Material to process:
+---+

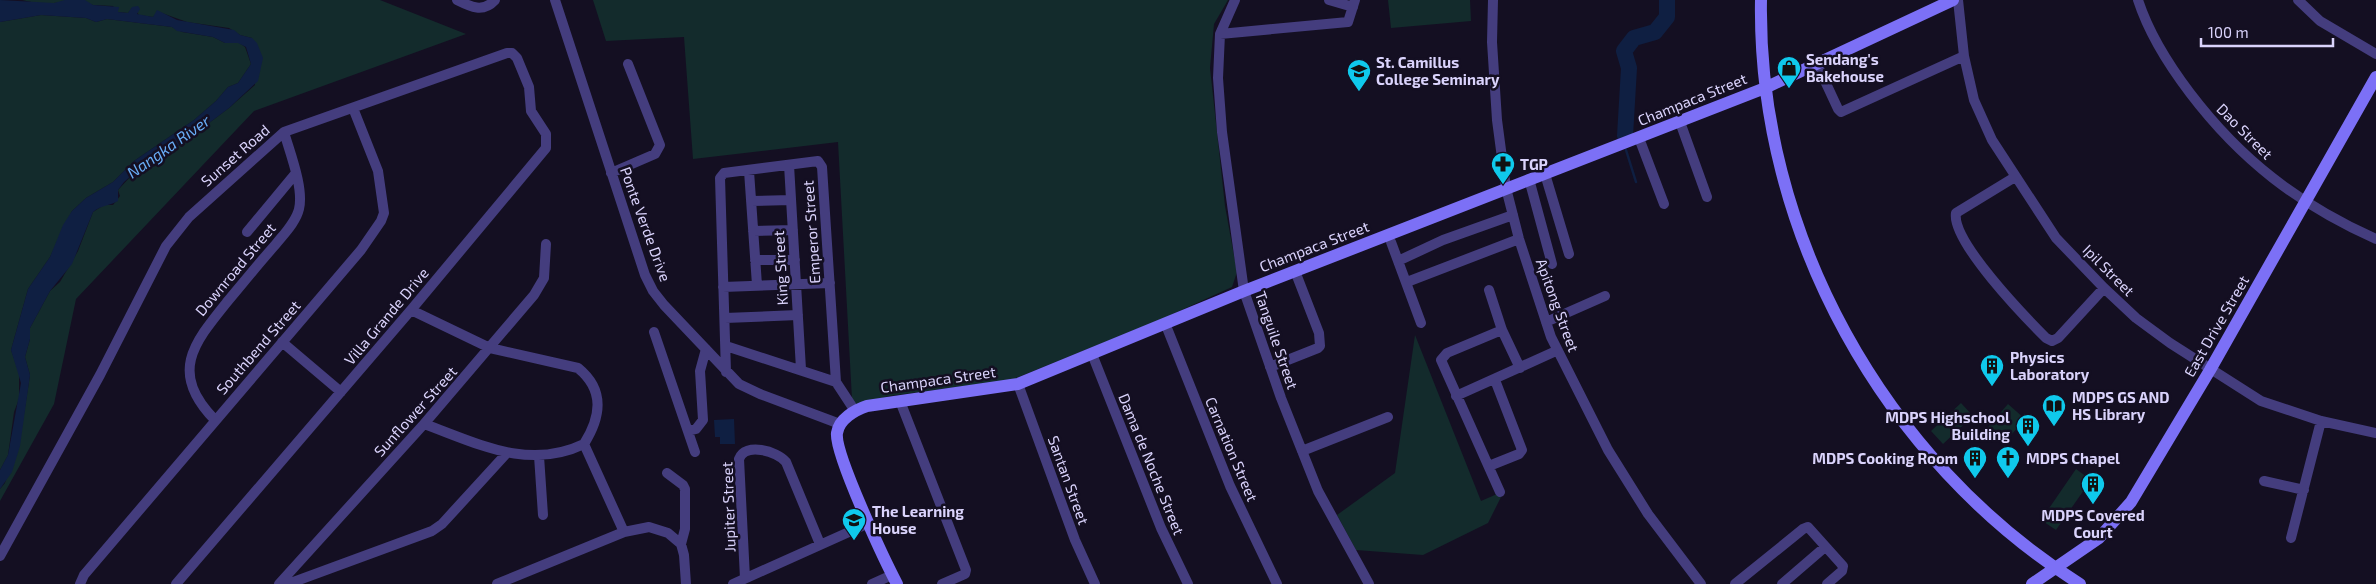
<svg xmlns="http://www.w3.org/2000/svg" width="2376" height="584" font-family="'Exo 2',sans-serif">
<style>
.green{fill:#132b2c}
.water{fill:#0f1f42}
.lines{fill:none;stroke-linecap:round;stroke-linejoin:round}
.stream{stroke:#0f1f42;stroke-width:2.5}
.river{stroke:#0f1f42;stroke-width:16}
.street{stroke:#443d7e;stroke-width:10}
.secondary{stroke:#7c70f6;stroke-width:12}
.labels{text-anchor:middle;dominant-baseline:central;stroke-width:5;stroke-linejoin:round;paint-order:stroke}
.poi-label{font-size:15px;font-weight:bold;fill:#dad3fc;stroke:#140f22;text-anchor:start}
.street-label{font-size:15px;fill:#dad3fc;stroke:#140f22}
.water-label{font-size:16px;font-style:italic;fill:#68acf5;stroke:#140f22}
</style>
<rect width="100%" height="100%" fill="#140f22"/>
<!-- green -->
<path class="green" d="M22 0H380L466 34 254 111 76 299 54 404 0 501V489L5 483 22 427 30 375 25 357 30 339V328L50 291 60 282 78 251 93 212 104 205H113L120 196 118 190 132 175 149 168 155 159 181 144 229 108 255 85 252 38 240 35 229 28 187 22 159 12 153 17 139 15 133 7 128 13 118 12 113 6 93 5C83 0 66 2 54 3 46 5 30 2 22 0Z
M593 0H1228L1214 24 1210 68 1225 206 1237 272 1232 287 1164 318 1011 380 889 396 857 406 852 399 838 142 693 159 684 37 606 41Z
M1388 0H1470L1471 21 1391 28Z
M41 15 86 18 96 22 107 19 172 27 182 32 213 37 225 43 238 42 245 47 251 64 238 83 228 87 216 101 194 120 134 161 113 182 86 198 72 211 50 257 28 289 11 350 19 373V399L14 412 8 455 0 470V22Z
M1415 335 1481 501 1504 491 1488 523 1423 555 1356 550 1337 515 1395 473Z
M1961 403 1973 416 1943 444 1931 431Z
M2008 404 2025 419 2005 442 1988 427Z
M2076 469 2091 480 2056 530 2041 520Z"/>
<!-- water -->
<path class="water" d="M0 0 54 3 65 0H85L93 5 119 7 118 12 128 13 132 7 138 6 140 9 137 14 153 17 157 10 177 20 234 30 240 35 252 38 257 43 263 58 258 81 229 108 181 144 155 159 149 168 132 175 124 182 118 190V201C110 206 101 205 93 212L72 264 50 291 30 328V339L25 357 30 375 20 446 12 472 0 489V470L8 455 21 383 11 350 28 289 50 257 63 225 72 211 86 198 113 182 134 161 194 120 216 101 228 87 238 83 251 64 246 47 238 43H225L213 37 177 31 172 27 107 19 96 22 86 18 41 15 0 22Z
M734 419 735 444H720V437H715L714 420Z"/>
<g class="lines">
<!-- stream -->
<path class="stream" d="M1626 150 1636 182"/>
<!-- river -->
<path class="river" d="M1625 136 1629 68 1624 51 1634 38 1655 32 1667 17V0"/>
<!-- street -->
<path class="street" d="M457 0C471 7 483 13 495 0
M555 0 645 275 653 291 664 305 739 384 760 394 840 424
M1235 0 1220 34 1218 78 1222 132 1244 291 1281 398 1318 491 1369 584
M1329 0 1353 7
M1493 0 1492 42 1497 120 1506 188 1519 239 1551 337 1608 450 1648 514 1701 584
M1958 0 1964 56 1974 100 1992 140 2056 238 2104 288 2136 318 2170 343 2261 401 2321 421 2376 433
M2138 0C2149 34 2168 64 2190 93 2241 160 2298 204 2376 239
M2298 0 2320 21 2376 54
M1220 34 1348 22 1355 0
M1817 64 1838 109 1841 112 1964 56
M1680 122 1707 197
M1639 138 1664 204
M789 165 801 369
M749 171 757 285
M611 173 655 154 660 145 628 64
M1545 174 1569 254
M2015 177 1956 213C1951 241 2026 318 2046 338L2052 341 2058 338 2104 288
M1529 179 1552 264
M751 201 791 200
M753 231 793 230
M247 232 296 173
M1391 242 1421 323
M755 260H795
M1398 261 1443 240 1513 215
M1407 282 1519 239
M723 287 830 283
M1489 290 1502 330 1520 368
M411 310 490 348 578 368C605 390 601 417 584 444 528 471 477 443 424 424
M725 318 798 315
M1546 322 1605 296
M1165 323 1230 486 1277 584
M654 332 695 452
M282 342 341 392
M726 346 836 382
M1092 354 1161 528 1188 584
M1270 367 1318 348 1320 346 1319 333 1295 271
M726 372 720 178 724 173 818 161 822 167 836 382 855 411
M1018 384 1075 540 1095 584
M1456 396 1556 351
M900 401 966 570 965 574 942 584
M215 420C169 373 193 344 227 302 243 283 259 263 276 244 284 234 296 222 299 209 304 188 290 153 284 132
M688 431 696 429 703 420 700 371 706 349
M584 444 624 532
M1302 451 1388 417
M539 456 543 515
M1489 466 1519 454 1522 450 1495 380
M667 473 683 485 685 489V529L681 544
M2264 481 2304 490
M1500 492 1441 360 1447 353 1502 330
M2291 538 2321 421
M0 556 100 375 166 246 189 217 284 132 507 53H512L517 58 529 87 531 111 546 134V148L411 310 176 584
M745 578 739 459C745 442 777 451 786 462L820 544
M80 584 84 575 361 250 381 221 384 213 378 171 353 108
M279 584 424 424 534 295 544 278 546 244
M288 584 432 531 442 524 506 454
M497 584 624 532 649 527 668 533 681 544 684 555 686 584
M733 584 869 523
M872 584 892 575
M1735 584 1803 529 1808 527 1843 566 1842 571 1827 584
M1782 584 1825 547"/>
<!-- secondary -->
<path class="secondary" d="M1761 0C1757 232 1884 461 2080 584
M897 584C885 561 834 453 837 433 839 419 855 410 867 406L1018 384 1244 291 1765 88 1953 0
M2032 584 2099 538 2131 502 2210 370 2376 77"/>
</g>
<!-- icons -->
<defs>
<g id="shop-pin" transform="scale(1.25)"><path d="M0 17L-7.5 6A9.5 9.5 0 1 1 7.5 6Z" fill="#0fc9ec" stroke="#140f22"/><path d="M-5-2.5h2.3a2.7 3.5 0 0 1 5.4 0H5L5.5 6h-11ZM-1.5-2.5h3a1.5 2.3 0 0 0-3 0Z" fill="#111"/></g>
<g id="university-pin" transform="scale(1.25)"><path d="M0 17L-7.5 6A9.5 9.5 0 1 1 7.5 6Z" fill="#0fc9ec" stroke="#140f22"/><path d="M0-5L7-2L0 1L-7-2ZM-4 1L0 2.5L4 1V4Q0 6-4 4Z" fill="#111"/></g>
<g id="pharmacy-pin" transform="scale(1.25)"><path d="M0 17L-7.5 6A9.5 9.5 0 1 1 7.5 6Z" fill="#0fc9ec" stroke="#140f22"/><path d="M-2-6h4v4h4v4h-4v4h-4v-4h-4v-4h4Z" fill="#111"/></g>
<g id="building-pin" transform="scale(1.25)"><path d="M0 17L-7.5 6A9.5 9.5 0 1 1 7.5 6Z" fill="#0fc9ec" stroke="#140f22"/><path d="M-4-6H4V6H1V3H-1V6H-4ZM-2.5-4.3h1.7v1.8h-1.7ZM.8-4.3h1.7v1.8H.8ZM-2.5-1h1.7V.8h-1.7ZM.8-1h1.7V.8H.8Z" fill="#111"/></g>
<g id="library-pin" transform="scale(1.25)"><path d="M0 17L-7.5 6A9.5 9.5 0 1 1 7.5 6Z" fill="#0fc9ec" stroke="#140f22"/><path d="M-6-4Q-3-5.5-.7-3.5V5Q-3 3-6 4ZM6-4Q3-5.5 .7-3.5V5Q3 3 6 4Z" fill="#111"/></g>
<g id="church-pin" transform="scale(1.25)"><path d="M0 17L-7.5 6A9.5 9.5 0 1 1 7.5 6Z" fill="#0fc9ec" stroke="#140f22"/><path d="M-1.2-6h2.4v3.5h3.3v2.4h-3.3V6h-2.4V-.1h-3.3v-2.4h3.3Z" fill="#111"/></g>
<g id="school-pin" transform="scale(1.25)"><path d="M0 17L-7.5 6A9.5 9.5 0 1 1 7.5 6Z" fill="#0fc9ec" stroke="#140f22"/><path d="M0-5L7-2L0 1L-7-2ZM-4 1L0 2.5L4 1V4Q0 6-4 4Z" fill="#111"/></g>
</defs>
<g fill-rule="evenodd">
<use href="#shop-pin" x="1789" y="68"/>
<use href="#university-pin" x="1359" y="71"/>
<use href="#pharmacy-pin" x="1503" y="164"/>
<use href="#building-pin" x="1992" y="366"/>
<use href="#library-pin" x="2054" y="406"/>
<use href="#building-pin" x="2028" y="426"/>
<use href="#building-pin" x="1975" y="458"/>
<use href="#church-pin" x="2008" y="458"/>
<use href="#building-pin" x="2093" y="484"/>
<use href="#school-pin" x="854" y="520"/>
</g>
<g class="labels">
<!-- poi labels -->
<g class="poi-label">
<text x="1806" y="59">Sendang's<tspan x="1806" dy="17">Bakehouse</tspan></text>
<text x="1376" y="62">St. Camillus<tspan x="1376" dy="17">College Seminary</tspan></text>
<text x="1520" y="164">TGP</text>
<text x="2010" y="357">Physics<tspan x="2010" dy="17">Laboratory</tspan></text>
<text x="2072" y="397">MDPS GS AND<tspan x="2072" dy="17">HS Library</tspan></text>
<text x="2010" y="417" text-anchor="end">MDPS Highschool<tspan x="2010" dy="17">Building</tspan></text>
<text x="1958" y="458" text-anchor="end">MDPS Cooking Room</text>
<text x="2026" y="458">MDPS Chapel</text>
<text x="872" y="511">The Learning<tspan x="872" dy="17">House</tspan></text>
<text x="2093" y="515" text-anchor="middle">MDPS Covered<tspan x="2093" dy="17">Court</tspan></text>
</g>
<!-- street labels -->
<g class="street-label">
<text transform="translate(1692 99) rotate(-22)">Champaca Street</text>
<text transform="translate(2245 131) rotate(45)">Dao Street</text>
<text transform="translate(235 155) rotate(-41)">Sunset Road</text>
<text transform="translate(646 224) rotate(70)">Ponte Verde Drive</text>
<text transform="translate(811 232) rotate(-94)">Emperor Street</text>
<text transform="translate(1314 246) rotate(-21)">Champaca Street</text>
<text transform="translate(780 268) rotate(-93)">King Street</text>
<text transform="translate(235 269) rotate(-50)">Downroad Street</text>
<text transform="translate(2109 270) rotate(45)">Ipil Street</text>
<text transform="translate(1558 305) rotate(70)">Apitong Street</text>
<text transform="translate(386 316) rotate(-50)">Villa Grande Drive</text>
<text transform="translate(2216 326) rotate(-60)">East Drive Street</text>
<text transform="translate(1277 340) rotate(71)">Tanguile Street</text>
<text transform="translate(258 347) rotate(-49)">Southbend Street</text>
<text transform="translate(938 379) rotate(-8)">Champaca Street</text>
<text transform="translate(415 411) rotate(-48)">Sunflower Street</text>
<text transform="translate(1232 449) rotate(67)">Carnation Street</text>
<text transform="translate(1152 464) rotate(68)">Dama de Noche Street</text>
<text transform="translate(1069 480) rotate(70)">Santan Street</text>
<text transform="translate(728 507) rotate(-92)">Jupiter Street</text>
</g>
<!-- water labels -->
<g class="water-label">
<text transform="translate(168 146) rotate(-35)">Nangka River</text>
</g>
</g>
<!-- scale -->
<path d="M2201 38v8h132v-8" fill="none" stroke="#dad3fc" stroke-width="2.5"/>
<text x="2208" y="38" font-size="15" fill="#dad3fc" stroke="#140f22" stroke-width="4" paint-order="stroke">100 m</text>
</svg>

+---+

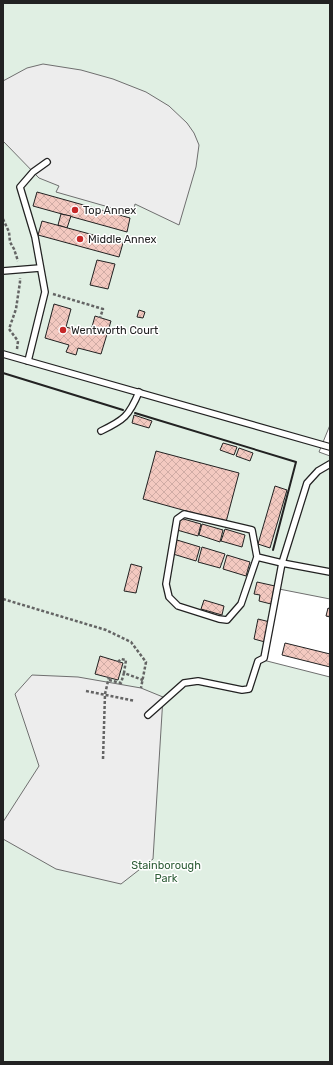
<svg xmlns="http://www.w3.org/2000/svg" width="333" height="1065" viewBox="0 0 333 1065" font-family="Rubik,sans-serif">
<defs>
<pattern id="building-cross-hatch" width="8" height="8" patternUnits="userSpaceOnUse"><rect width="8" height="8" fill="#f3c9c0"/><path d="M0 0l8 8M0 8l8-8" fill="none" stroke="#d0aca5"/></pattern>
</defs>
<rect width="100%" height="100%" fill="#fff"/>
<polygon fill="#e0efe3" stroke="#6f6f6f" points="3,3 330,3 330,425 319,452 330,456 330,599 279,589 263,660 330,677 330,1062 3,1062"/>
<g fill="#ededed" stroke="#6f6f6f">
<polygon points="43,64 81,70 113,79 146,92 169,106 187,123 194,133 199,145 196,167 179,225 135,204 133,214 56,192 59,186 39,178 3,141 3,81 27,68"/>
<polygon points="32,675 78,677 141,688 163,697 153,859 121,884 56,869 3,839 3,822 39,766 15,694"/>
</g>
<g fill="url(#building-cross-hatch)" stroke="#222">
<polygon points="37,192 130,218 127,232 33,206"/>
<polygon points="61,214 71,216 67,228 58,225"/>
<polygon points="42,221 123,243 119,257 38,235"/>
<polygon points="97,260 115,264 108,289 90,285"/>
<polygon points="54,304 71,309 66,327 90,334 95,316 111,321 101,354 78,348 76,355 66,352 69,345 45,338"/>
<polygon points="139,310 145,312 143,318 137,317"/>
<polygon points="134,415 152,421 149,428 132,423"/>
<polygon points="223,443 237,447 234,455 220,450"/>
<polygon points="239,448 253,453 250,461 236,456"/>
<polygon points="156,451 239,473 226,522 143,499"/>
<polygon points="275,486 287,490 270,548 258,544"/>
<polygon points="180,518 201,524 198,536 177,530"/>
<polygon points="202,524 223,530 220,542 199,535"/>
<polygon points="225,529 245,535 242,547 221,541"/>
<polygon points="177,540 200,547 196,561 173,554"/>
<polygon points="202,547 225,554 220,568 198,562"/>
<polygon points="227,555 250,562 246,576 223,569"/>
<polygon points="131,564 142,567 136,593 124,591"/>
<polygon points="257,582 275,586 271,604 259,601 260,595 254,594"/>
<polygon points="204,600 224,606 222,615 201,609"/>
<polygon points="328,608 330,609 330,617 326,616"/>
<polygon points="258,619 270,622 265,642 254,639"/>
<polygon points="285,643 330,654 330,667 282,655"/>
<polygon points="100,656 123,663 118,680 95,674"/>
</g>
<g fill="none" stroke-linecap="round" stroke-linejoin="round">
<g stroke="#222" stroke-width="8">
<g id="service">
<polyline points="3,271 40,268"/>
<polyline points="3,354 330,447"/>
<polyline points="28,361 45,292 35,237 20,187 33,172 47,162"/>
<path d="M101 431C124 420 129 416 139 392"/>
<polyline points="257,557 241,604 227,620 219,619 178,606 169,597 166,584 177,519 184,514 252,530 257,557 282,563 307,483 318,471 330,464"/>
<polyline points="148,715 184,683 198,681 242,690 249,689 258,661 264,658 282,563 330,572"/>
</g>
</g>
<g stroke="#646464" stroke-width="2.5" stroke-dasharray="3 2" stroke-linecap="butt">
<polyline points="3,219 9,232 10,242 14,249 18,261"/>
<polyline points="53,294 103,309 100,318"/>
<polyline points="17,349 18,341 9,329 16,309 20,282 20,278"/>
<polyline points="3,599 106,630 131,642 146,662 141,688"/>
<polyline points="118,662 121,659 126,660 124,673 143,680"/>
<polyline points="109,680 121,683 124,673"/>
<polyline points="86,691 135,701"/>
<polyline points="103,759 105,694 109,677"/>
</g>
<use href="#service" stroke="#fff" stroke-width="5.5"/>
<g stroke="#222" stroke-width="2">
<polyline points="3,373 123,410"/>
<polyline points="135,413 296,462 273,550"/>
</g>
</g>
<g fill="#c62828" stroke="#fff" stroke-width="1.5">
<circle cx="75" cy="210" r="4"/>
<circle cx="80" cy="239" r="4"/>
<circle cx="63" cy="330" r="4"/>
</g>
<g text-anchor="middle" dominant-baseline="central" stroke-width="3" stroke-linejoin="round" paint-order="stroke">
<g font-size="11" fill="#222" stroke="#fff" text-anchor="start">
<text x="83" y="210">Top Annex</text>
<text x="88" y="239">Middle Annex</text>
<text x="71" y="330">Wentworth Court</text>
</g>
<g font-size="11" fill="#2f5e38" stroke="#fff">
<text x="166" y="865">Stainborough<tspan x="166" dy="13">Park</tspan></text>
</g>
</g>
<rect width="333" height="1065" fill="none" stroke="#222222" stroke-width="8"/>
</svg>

+---+

Action item: From the material above, copy every line that has the word "lines" in it.

Reply to the exercise:
.lines{fill:none;stroke-linecap:round;stroke-linejoin:round}
<g class="lines">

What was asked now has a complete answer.